▶ **Aim of the task**
Could you convert the lines of every entry below into a JSON list of strings, one string per line, skipping blank lines? Leave the pictures out of your answer.

Collected data entries
- - - -
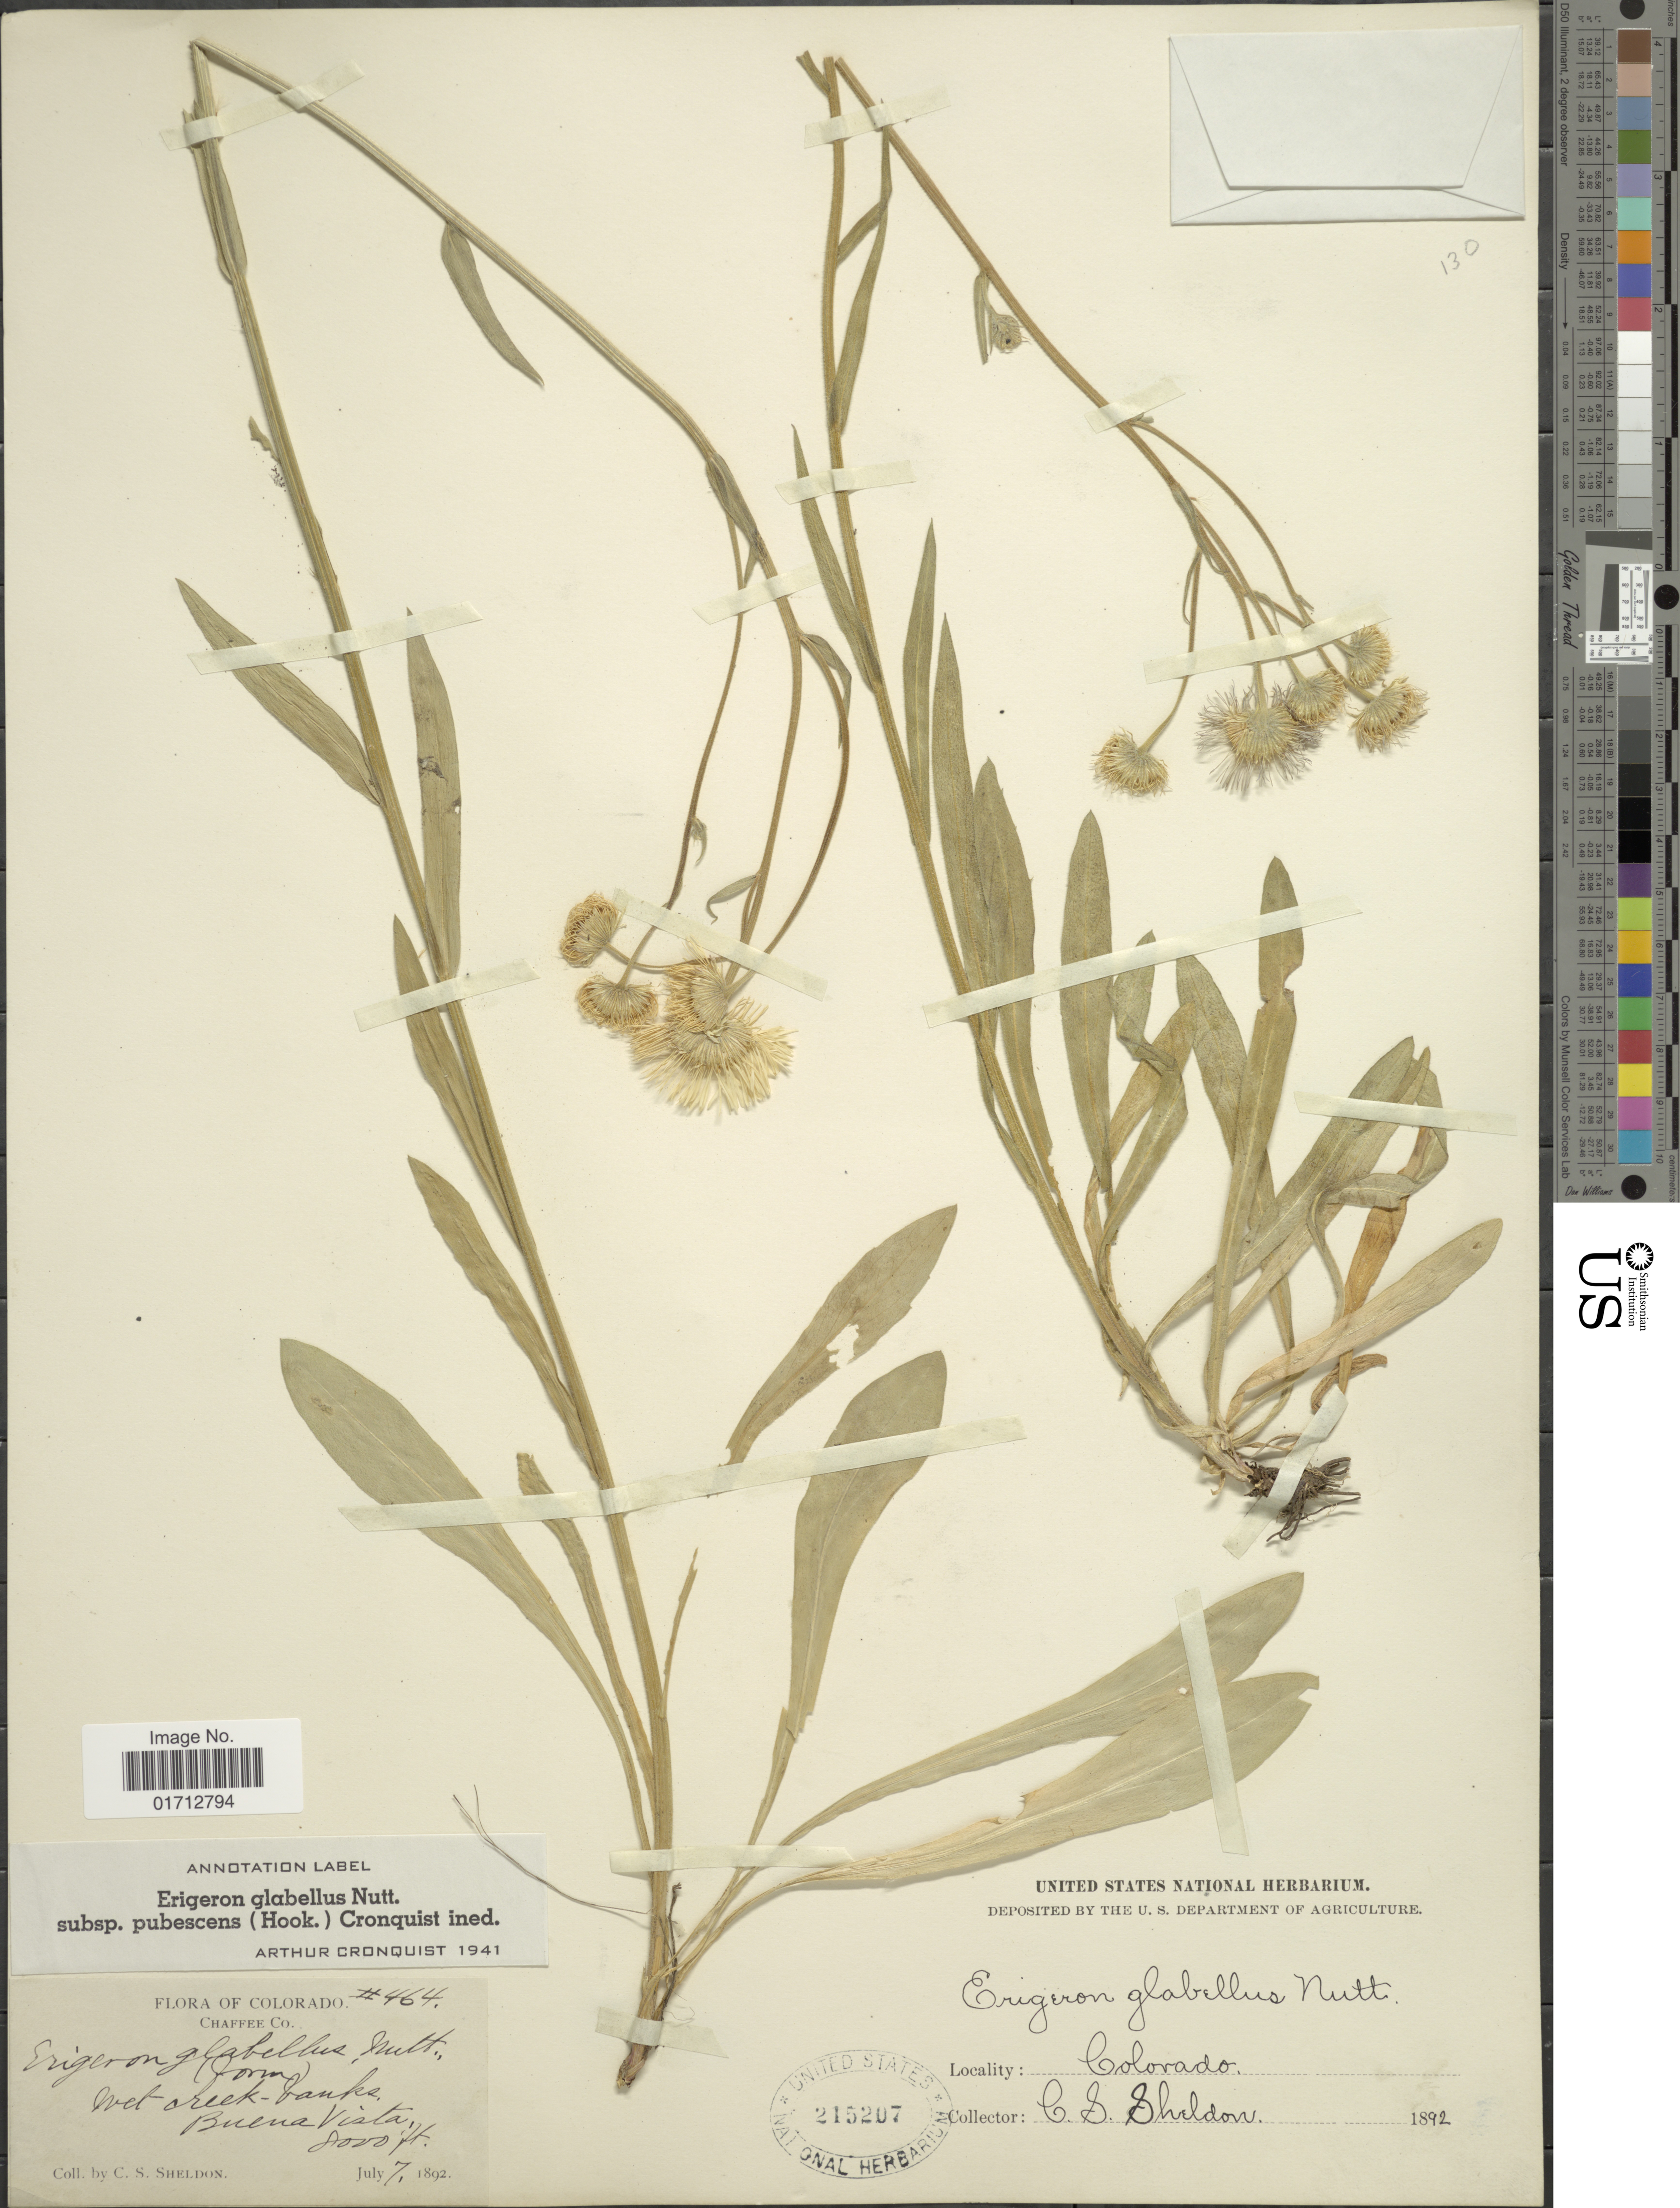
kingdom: Plantae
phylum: Tracheophyta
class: Magnoliopsida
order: Asterales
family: Asteraceae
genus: Erigeron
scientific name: Erigeron glabellus subsp. pubescens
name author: (Hook.) Cronq.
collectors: C. S. Sheldon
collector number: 464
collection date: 1892-07-07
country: United States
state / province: Colorado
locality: Buena Vista, Chaffee Co.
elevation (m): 2438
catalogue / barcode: US 215207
- - - -
▶ **Task solution**
[
  "kingdom: Plantae",
  "phylum: Tracheophyta",
  "class: Magnoliopsida",
  "order: Asterales",
  "family: Asteraceae",
  "genus: Erigeron",
  "scientific name: Erigeron glabellus subsp. pubescens",
  "name author: (Hook.) Cronq.",
  "collectors: C. S. Sheldon",
  "collector number: 464",
  "collection date: 1892-07-07",
  "country: United States",
  "state / province: Colorado",
  "locality: Buena Vista, Chaffee Co.",
  "elevation (m): 2438",
  "catalogue / barcode: US 215207"
]